25.3.10

A todos os touros deste país!

por nuno vieira

O que mais choca em tudo isto é a hipocrisia e a cobardia de nos dizermos do século XXI e de olharmos para o lado quando agimos medievalmente. A forma como nos divertimos também avalia o nosso grau de civilização.

O politicamente correcto e eu, admito, nunca fomos grandes amigos. O que me custa, custa-me mesmo. Custa-me a ver, a engolir ou sequer a admitir. Quando penso numa tourada custa-me mesmo muito.

Podem dizer que sou mais um que quer acabar com esta tradição tipicamente ibérica, e sou mesmo! Não a suporto – um bocadinho que seja.

Por muitos ângulos que tente utilizar para enquadrar esta macabra tradição, simplesmente não a consigo compreender num país supostamente civilizado como gostamos de afirmar que somos.

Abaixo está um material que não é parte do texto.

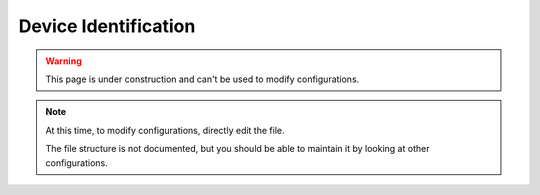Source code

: Device Identification
=====================

.. warning::  This page is under construction and can't be used to modify configurations.

.. note::

    At this time, to modify configurations, directly edit the file.

    The file structure is not documented, but you should be able
    to maintain it by looking at other configurations.

.. astutus_dyn_include:: app/usb/configuration_item.html

.. astutus_dyn_include:: delete_item_form.html




.. astutus_dyn_link:: /astutus/app/usb/configuration/<nodeid>/index.html

.. astutus_dyn_destination:: app/usb/device_id/nodeid/styled_index.html

.. astutus_dyn_bookmark:: USB Configuration - /astutus/app/usb/device_id/<nodeid>

.. astutus_dyn_breadcrumb:: <nodeid>

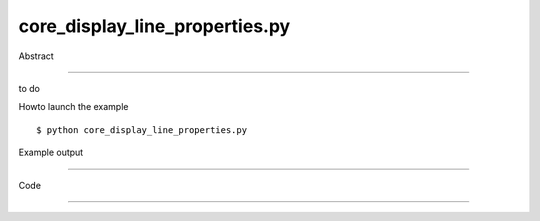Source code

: core_display_line_properties.py
============

Abstract

------

to do

Howto launch the example ::

  $ python core_display_line_properties.py

Example output

------


Code

------


  .. highlight:: python
    :linenothreshold: 5

    ##along with pythonOCC.  If not, see <http://www.gnu.org/licenses/>.
    
    from __future__ import print_function
    
    import sys
    
    from OCC.gp import gp_Pnt, gp_Dir
    from OCC.Geom import Geom_Line
    from OCC.AIS import AIS_Line
    from OCC.Prs3d import Prs3d_LineAspect, Prs3d_Drawer
    
    from OCC.Display.SimpleGui import init_display
    display, start_display, add_menu, add_function_to_menu = init_display()
    
    
    def line():
        # create a line
        p1 = gp_Pnt(2., 3., 4.)
        d1 = gp_Dir(4., 5., 6.)
        line1 = Geom_Line(p1, d1)
    
        ais_line1 = AIS_Line(line1.GetHandle())
    
        # if we need to edit color, we can simply use SetColor
        # ais_line1.SetColor(Quantity_NOC_RED)
    
        # but actually we need to edit more, not just color. Line width and style as well
        # To do that, we need to do use AIS_Drawer and apply it to ais_line1
        width = 1.0
        drawer = Prs3d_Drawer()
        ais_line1.SetAttributes(drawer.GetHandle())
    
        display.Context.Display(ais_line1.GetHandle(), False)
        # we can apply the same rule for other lines by just doing a for loop
        for i in range(1, 5):
            p2 = gp_Pnt(i, 2., 5.)
            d2 = gp_Dir(4*i, 6., 9.)
            line2 = Geom_Line(p2, d2)
    
            ais_line2 = AIS_Line(line2.GetHandle())
        
            width = float(i)
            drawer = ais_line2.Attributes().GetObject()
            # asp : first parameter color, second type, last width
            asp = Prs3d_LineAspect(9*i, i, width)
            drawer.SetLineAspect(asp.GetHandle())
            ais_line2.SetAttributes(drawer.GetHandle())
    
            display.Context.Display(ais_line2.GetHandle(), False)
        start_display()
    
    
    def exit(event=None):
        sys.exit()
    
    if __name__ == '__main__':
        line()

A bravura! Bom se olhar por este prisma, tenho de no mínimo sorrir… Ora bem um gajo veste uma roupa garrida (e olhem que estou a ser bem simpático na terminologia) monta um cavalo, leva na mão um ferro que vai espetar nas costas do touro. Ah, e para que as coisas não corram mesmo o risco de ficar feias, vamos mas é serrar os cornos ao torro não vá o diabo tecê-las! Ora bem, pura estupidez… sem dúvida! Agora bravura não me parece… Seria bravura, isso sim, se o tal bravo entrasse na arena (até podia levar a mesma roupa garrida, sem problema), enfrentasse o touro nos olhos e lhe enfiasse o ferro no lombo, podendo o touro defender-se com aquilo que a natureza que forneceu para isso, os seus cornos! Seria na mesma muito estúpido, muito estúpido, mas agora sim, bravo!

A paixão, a aficcion! - Bem, se já atrás referi que acho uma pura estupidez espetar um ferro nas costas de um touro, por diversão, o que dizer das pessoas que aplaudem quando isso acontece? Eu também quero uma salva de palmas quando perto do natal enfio um espeto todinho dentro de um peru devidamente depenado e temperado, para o pôr a assar! Quero mesmo! Faz favor! Afinal, os riscos do peru me conseguir magoar de alguma forma são muito similares aqueles que qualquer toureiro corre quando enfia o ferro no lombo do pobre touro. Ah, já quase me esquecia: olé.

A tradição, a cultura. Estes são de facto factores importantes, não os coloco em causa, mas que raio de sociedade temos nós, que classifica como cultura, uma cerimónia de pura humilhação de um animal?!? Tantas vozes se levantaram contra o artista plástico que utilizou um cão faminto uma exposição de arte há uns meses atrás, mas continuamos nós a entender como cultural um “espectáculo” de humilhação animal? Em relação à tradição, se não continuámos com aquela de mandar cristãos ás feras numa arena há uns séculos atrás, porque manter esta?

Tenho um pedacinho de admiração pelos forcados, esses sim na exibição de valentia e coragem, mas não é suficiente para conseguir sequer suportar a ideia de uma tourada.

E reparem que tão pouco sou um defensor acérrimo dos animais, gosto de animais, é verdade, mas não sou fundamentalista – não sou vegetariano, gosto de um bom naco de carne, portanto acabo por comê-los sim. Mas não tenho por hábito gozar com eles e humilha-los antes de os ingerir. Nunca ouviram a expressão “Não brinques com a comida?” é isso que fazemos numa qualquer praça de touros, pior muito pior que brincar, é tornar essa brincadeira num “espectáculo”, pior! Torna-la num “espectáculo cultural”.

Dir-me-ão que o touro não tem sentimentos, tem instintos – que aquilo que é feito na arena é provocar o instinto do touro e não humilhá-lo – possivelmente têm razão – o touro não deve perceber se está a ser humilhado ou não, se existem outros a assistir à humilhação ou não, a ele, provavelmente, tudo isto lhe passa ao lado. O problema em tudo isto não é aquilo que o touro sente, é aquilo que nós sentimos ao sermos cúmplices de um “espectáculo” desta natureza – é aquilo que afirmamos enquanto povo, é aquilo que queremos transmitir e ensinar a uma qualquer geração.

O que mais choca em tudo isto é a hipocrisia e a cobardia de nos dizermos do século XXI e de olharmos para o lado quando agimos medievalmente. A forma como nos divertimos também avalia o nosso grau de civilização.

A única coisa que me apraz registar neste momento, é um voto sincero de boa sorte a todos os touros deste país – eles sim os verdadeiros heróis de uma tourada.